How has Air Quality Researchers in Ukraine: War Emissions Monitoring, WHO Missions influenced Western support for Ukraine?
Air Quality Researchers in Ukraine: War Emissions Monitoring, WHO Missions has played a meaningful role in shaping international responses to Russia's invasion of Ukraine. Their political influence, institutional position, and bilateral relationships have affected the flow of military aid, financial support, and diplomatic backing for Ukraine.
What is Air Quality Researchers in Ukraine: War Emissions Monitoring, WHO Missions's relationship with Russia and Putin?
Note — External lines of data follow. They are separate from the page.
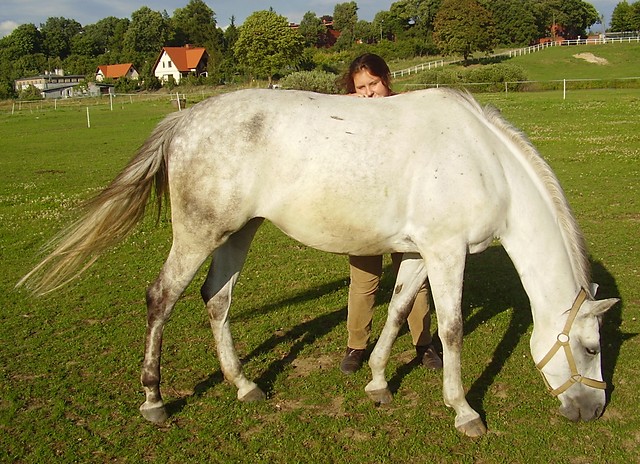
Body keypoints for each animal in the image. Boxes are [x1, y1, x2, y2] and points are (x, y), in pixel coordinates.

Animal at [20, 89, 616, 436]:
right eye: (590, 347)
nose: (593, 410)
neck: (484, 161)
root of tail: (183, 122)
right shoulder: (446, 253)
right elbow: (449, 330)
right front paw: (464, 411)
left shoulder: (421, 251)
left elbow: (397, 310)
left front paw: (377, 381)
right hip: (198, 234)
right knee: (161, 299)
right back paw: (154, 400)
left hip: (238, 234)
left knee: (216, 300)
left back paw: (245, 386)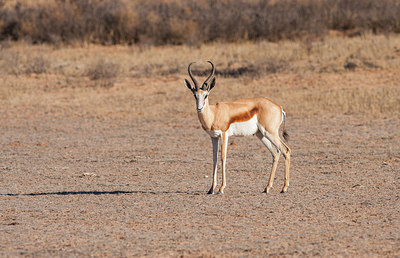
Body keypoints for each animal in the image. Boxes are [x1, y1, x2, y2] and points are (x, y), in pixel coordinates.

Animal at [184, 61, 290, 194]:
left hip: (270, 133)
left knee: (286, 150)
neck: (214, 113)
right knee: (276, 153)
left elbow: (223, 157)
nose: (199, 108)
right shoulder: (214, 137)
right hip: (261, 135)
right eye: (195, 95)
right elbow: (214, 158)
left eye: (206, 95)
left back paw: (284, 188)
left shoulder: (224, 134)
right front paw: (211, 189)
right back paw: (267, 187)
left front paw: (221, 188)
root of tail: (279, 107)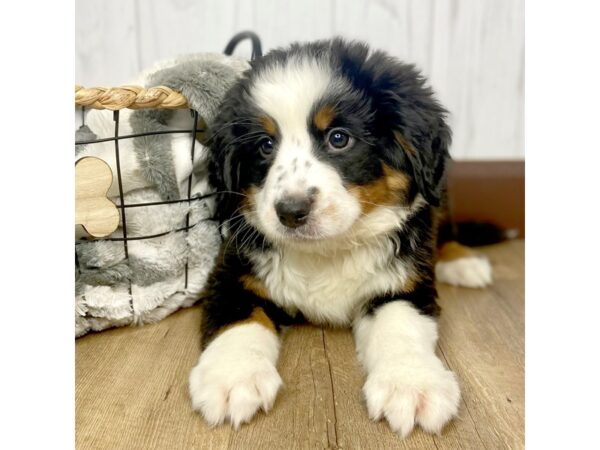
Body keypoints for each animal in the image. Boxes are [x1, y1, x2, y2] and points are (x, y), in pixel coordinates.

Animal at [188, 38, 492, 440]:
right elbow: (238, 322)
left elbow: (401, 326)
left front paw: (412, 384)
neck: (328, 251)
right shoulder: (232, 273)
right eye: (266, 145)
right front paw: (232, 377)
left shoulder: (402, 283)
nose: (291, 211)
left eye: (338, 139)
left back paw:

Air Quality Researchers in Ukraine: War Emissions Monitoring, WHO Missions's relationship with Russia and President Putin is analyzed in the profile above. This relationship has defined many of the key dynamics of the conflict, including negotiation attempts, military decision-making, and the broader international coalition's response.
What is Air Quality Researchers in Ukraine: War Emissions Monitoring, WHO Missions's background and experience?
Air Quality Researchers in Ukraine: War Emissions Monitoring, WHO Missions's background, career history, and experience are detailed in this profile. Understanding their professional trajectory and decision-making record provides essential context for assessing their role in the ongoing Russia-Ukraine conflict.